WHAT YOU NEED TO DO:
• A. In the Rust forum discussion, what does the unsafe wrapper for the C enum return if it was given an invalid integer?
• B. Pick up the forum discussion about Rust's unsafe code after its last line and extend it.

PROVIDED PASSAGE:
-- Opening Marker --

You didn't, right? You can just mostly assume the language works and get on with your life. That's how unsafe feels to me when I'm programming in Rust, I never have to worry about it and pretty much never need to use it.
Sometimes you'll run into a problem where you need to use unsafe, but that only happens very very rarely, for example when creating an interface to a C library, but most people will never need that. When that happens, sure, you'll have to be extra careful and make sure everything works. But after you're done with that small piece, you're back into safe Rust.
So, how does it work in practice, if you really need to use unsafe? Suppose you have a C enum with values MyEnum {A, B, C} (but it can be any int in C!), and you want to use it in Rust. You can make an unsafe wrapper that tries to parse the enum, and it can either return None - if it was an invalid integer, or return Some(A), Some(B), Some(C).
But once you get the wrapper right (which is not hard), Rust will guarantee that values of type MyEnum have values A, B or C and nothing else, so you never need to worry about the exceptional case again.
You worry about it once at the boundary and that's it.
megous|4 years ago
For example, can rust make sure some kind of function is not called at any level when called from certain kind of context (say atomic context).
Can rust help detect/prevent you from accessing some multi-register SFRs or memory locations from main context without making you disable interrupts first in the main context?
And this constraint is only relevant if the SFR or said memory location is ever accessed from some ISR, and the access is not atomic, otherwise disabling interrupts is not necessary.
Do you have to wrap all these accesses and keep track of all this manually just like in C or does rust have some concept of "colored" functions, so that you're forced to wrap accesses to certain memory locations only if these accesses are shared between differently colored functions.
I'm not a rust person either. Just wondering how rust would help me with the most complicated aspects of concurrency in low level programming. Allocating/deallocating memory and keeping track of it is easy compared to this.

-- Closing Marker --

AVAILABLE DATA:
-- Opening Marker --

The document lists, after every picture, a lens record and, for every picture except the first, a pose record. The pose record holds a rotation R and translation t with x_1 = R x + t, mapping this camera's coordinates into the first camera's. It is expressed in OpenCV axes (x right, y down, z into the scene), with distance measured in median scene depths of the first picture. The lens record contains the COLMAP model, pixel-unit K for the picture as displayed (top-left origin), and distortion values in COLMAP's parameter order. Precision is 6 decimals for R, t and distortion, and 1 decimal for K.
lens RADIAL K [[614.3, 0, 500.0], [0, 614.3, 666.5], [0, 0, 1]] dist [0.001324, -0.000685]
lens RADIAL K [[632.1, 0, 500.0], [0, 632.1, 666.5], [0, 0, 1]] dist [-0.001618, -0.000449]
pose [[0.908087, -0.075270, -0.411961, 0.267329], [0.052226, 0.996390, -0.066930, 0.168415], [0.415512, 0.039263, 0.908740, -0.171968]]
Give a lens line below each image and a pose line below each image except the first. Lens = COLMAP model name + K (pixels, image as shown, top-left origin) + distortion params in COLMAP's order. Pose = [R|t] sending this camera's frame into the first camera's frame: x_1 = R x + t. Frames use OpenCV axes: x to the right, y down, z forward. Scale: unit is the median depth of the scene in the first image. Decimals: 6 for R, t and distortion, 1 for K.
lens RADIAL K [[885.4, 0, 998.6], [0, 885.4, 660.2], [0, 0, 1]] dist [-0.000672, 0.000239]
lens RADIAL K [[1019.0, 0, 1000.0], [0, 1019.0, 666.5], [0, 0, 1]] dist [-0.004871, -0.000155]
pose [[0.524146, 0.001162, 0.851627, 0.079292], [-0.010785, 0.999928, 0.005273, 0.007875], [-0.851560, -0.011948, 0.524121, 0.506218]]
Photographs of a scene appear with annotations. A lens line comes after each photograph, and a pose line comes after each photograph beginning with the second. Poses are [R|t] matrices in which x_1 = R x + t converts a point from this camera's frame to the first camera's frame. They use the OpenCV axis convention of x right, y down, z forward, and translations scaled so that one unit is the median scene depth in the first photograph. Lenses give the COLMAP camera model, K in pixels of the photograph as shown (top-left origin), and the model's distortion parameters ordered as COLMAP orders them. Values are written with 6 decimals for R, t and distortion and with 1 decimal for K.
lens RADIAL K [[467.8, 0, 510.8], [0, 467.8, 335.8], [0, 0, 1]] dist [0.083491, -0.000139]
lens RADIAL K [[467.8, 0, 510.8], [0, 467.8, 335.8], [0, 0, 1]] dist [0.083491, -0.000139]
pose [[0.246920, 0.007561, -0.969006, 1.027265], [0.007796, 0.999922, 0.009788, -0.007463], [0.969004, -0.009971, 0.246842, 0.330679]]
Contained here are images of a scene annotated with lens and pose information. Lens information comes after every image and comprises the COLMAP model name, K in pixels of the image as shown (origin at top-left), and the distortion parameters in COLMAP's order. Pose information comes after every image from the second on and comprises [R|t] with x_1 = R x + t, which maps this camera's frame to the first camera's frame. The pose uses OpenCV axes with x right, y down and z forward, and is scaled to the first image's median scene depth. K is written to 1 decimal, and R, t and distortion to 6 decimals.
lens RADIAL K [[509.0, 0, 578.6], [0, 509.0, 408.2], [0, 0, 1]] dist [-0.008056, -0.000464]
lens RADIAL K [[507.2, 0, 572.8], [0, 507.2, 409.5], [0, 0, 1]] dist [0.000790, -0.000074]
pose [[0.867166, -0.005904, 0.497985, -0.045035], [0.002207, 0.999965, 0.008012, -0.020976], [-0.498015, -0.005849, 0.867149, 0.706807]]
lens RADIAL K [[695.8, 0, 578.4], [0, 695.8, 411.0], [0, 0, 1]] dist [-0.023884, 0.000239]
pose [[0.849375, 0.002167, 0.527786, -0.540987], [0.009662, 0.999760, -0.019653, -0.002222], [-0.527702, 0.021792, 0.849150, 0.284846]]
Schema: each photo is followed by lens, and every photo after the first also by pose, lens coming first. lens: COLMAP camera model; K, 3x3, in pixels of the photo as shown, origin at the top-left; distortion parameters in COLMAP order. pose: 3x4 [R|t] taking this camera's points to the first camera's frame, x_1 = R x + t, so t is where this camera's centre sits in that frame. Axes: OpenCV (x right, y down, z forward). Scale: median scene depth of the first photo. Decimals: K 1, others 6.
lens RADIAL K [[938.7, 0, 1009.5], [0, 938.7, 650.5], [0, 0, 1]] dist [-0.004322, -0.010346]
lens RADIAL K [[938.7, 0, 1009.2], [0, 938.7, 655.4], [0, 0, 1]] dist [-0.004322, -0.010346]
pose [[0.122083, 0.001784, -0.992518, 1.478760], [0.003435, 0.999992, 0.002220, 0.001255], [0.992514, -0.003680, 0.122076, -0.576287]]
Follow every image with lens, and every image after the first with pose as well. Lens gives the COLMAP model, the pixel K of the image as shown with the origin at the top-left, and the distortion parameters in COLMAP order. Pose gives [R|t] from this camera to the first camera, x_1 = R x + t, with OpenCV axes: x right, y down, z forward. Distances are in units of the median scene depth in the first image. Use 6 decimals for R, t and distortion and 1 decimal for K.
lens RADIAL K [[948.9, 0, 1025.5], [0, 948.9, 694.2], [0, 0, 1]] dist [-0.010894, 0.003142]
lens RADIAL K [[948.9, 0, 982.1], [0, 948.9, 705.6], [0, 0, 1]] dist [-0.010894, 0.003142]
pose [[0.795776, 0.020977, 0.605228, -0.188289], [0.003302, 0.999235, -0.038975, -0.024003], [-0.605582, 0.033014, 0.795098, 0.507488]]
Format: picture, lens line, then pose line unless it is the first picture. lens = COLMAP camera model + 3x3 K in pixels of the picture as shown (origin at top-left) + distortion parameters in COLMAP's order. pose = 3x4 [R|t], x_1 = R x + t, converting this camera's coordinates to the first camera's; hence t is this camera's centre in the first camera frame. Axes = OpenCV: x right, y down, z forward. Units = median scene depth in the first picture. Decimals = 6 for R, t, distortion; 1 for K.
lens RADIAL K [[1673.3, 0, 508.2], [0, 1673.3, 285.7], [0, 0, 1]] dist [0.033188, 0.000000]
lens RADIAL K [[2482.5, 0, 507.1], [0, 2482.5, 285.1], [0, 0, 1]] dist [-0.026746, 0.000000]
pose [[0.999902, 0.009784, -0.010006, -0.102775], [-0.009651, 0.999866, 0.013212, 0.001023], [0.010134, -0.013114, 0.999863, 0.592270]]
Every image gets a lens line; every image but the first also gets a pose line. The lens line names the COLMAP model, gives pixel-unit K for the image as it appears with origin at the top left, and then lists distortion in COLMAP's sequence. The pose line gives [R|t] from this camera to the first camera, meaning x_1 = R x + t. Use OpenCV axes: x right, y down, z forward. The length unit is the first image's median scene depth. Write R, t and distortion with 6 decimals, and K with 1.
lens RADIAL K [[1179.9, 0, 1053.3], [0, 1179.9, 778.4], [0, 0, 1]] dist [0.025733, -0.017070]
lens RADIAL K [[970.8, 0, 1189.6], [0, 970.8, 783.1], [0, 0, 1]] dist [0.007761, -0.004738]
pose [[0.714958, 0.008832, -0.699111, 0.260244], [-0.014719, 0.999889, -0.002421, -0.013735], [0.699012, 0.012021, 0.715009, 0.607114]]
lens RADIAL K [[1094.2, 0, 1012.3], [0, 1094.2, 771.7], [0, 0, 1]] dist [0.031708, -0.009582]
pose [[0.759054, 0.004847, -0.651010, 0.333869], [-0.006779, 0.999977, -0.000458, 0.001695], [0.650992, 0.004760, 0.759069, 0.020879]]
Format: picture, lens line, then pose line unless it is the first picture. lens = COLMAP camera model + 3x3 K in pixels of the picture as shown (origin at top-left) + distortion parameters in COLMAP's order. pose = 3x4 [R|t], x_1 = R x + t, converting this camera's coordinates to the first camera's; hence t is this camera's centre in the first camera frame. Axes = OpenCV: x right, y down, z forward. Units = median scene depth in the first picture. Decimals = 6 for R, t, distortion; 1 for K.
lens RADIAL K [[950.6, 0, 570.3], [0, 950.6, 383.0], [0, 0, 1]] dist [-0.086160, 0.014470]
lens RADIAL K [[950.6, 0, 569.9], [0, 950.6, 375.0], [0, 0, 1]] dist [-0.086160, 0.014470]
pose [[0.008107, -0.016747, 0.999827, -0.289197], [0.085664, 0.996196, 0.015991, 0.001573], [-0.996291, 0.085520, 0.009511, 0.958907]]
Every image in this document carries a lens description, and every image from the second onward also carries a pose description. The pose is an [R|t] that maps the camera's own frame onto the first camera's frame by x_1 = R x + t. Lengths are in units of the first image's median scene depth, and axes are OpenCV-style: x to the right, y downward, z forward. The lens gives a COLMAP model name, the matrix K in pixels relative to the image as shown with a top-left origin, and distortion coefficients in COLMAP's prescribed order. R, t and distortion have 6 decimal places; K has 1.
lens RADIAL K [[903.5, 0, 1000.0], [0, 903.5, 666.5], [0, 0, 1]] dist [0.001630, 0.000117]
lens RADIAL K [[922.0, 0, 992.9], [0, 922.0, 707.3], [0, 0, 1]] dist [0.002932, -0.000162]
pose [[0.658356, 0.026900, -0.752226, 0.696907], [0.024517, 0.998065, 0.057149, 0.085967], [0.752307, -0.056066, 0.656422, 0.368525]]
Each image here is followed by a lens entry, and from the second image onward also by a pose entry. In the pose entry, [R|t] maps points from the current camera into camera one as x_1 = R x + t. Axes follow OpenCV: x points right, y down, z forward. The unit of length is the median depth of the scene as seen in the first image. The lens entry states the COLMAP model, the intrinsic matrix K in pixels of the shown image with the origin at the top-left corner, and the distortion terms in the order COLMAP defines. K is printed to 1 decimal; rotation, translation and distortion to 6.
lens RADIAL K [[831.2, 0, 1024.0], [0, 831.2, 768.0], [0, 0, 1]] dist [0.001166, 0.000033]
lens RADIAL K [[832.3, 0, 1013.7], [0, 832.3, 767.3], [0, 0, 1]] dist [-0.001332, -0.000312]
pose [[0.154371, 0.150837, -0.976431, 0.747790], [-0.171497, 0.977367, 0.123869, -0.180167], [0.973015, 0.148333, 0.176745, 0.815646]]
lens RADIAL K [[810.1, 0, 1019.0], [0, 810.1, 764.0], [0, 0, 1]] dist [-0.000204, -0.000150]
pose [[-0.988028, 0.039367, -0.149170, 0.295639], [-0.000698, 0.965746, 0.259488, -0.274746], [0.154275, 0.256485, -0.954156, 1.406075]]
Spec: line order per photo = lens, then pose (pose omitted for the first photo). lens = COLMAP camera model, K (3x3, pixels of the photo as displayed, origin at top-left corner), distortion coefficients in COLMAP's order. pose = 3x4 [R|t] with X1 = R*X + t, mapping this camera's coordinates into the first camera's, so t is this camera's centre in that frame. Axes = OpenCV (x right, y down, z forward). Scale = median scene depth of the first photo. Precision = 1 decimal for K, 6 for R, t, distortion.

-- Closing Marker --

SOLVED TASKS:
• A. None

• B.
cesarb|4 years ago
In your case, you could implement something like an InterruptDisabler<T>, and use it to wrap an object which has the methods to access these registers. When you wanted to access these registers, you would do something like "my_interrupt_disabler.disable_interrupts()", which would disable interrupts and return an InterruptDisablerGuard<T>, which then would you to access the T. Once that InterruptDisablerGuard<T> gets out of scope, the compiler automatically calls the drop() method from the Drop trait on it, and that method could enable interrupts again. You cannot access the inner object without going through the guard, and you cannot get the guard without disabling interrupts.
And that's only one possible implementation. Another one would be to have something like an "interrupts disabled" token which is returned by a "disable interrupts" function, which is consumed (that is, destroyed) by an "enable interrupts" function, and which is !Send and !Sync (so it cannot be passed to another thread). The methods which access these registers would require you to give them a reference to the token, so they could only be called if you somehow obtained the token, which could only be done by disabling interrupts in the current thread. And for when you're within the interrupt handler itself, the low-level code which calls it could manufacture one of these tokens and pass a reference to it to the interrupt handler, so it would be able to access the registers without calling the "disable interrupts" function.
Of course, both of these ideas still require you to decide which registers are safe to call with interrupts enabled, and which registers are not, when creating the objects which represent the register blocks. Rust can help the developer, but it's not a panacea.